Friends have called it a love letter to Matthew.

South Benson has traditionally been dominated by steeper, faster, gnarlier black and double-black trails. Mattmo meets riders where they are. Taken at a slower pace, it feels smooth and easy to trust. For advanced riders, the same line becomes something else entirely: fast and purely fun. In an enduro-style network, adding something more accessible changes who the place is for. It opens the mountain to riders who want to progress.

Christine Lynch saw that play out when she designed the Murderhorn Maiden women’s enduro race. Last year, racers rode Mattmo as part of the course.

“I had my beginner ladies and young kids drop in lower down, and then all the expert and advanced ladies coming in from the top,” Christine said. “After the race, I saw more ladies riding Benson.”

It’s a trail that Matthew would have loved. It would have pushed him.

Mike and Chantel have poured years into this hand-built trail on unsanctioned land, under constant threat of logging or losing access. But impermanence is familiar territory. They know what it means to create with no control over what comes next.

Chantel and Mike Jeromkin discuss a feature while working on the Mattmo trail, built in honor of their son. Photo: Dave Silver

On the night in their living room when they first discussed a trail, they had weighed the option of building a sanctioned, protected trail. But they wanted it to reflect who Matthew truly was— “a mischievous little ball of fire who didn’t do anything by the books.”

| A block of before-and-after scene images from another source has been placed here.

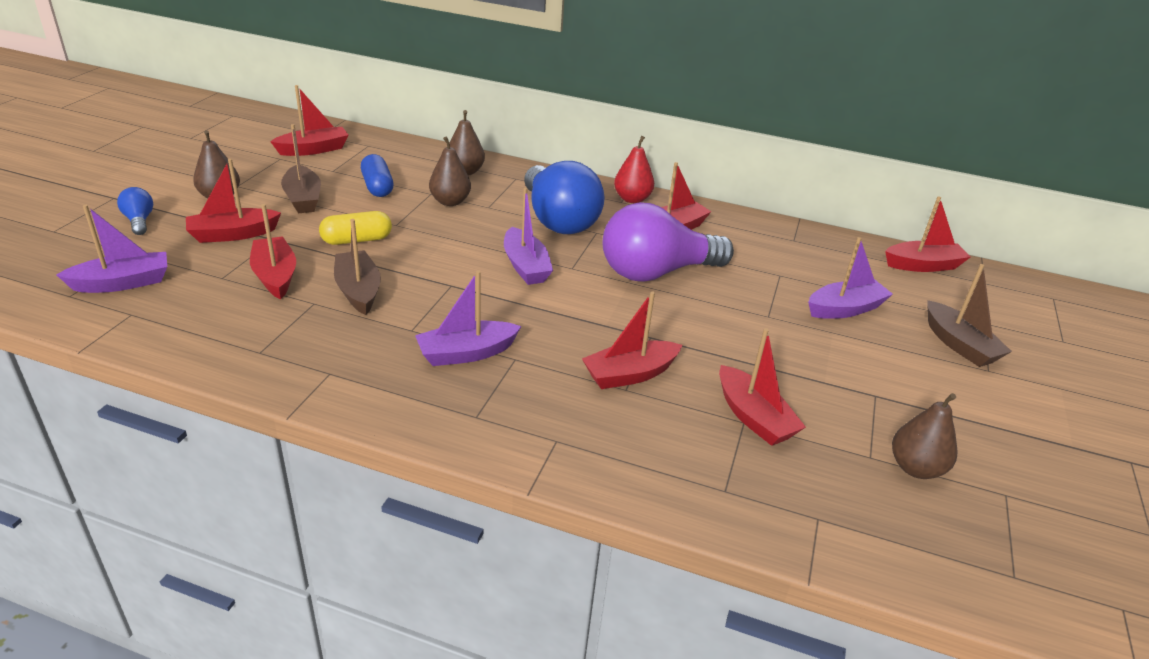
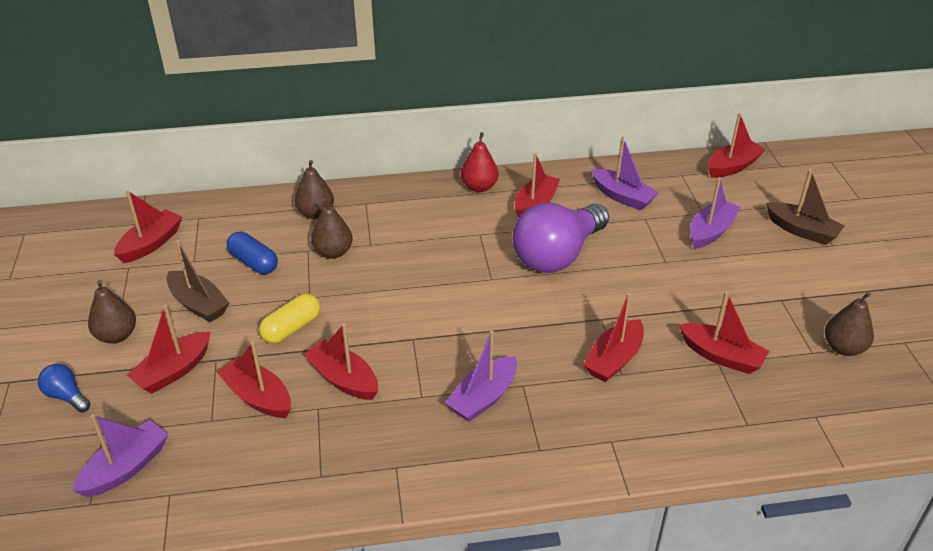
camera: 25 degrees left, 5 degrees up
brown boat [334,219,381,315] -> red boat [304,324,378,400]
purple boat [504,188,553,285] -> purple boat moved to [591,136,659,211]
blue light bulb [524,161,605,234] -> none

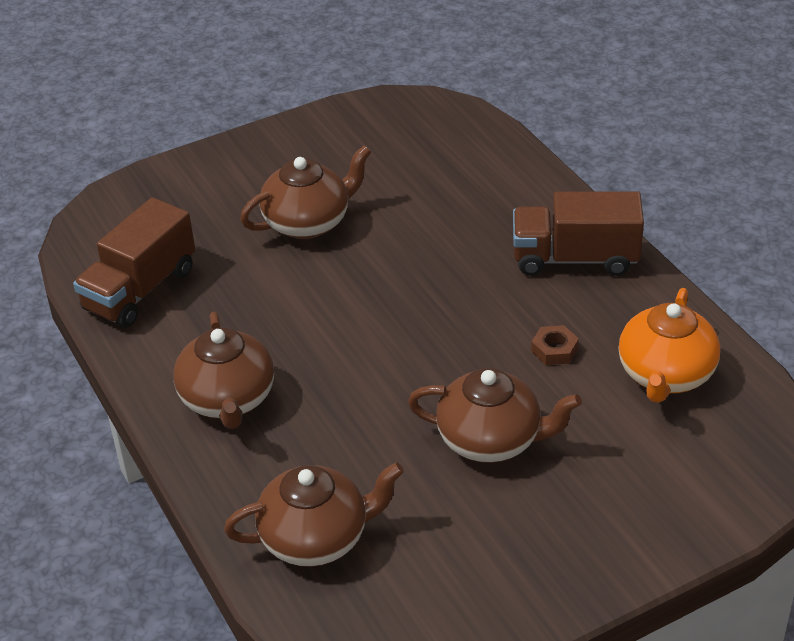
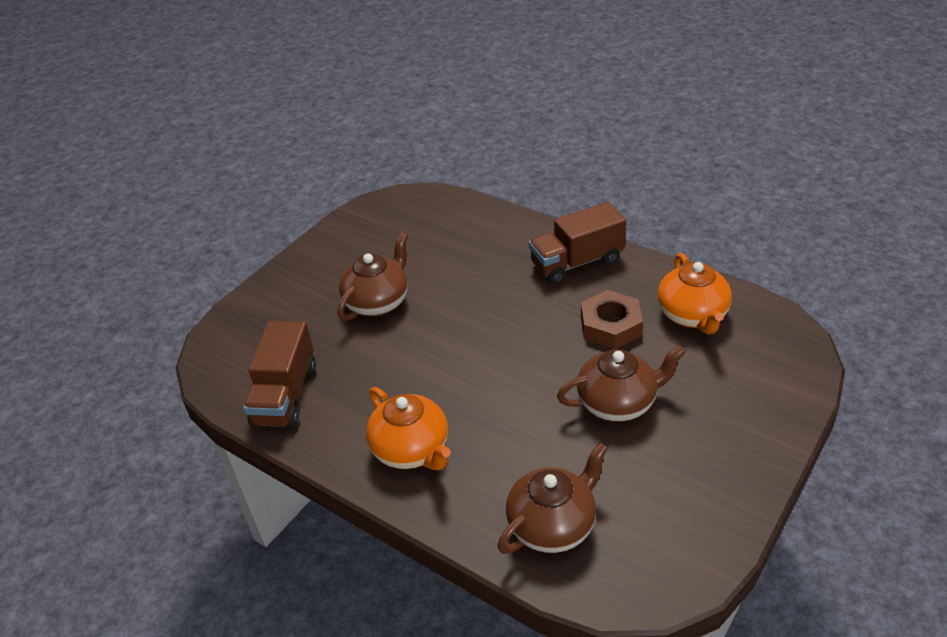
camera: 25 degrees left, 0 degrees up
brown teapot [173,312,274,429] -> orange teapot [366,387,451,470]
brown nut [531,325,579,365] -> brown nut [581,290,643,349], size x1.89

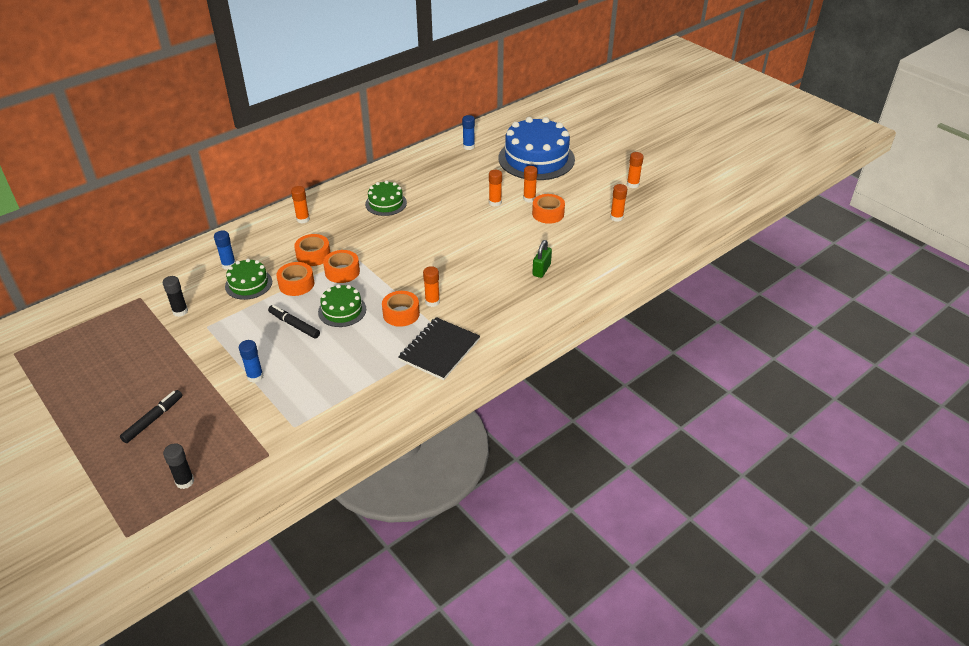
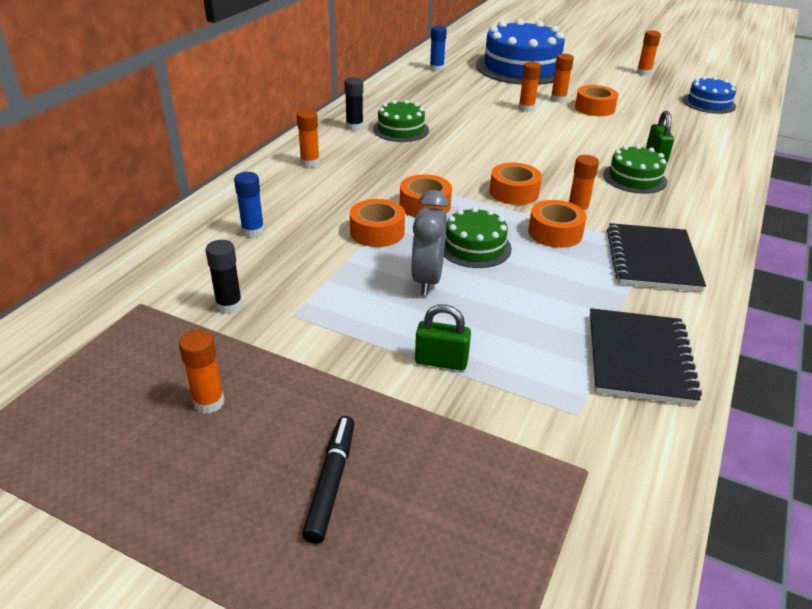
camera: 25 degrees left, 5 degrees down
black glue stick [163,443,194,489] -> black glue stick moved to [344,77,363,131]
green cake [225,258,272,300] -> green cake moved to [603,145,667,194]
blue glue stick [239,340,264,383] -> green padlock [415,304,471,371]
black marker [268,305,320,339] -> grey clock [411,190,449,295]
orange tape [294,234,330,266] -> orange tape moved to [490,163,542,205]
orange glue stick [610,184,627,222] -> orange glue stick moved to [179,330,224,414]
none -> black notebook [590,308,702,406]
none -> blue cake [683,76,736,114]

Matthew once told his mom that no matter how bad things felt, when he was in the forest on South Benson, it was his happy place.

“He wouldn’t have asked to build a trail, the same way he didn’t ask to go ride his bike in the middle of the school day,” Christine said. “He would’ve just done it.”

So, they just did it.

The risk of loss isn’t abstract. Sections of the trail are currently closed due to logging. When operations are complete, it will take months of work to clear and rebuild. But the work was never going to be finished anyway.

“I feel like it’s never going to be done,” Chantel said. “I feel like we’ll be building that trail until we can no longer physically do it.”

At the trail opening, riders continued to drop in between the trees, threading the narrow ribbon of dirt as it disappeared into shadow. Laughter carried down the line and kept going all day. Riders on eMTBs lapped the trail again and again, with Chantel and Mike among them.

This is how the couple finds Matthew now—ripping down singletrack, mud splattered across his face, where he was happiest.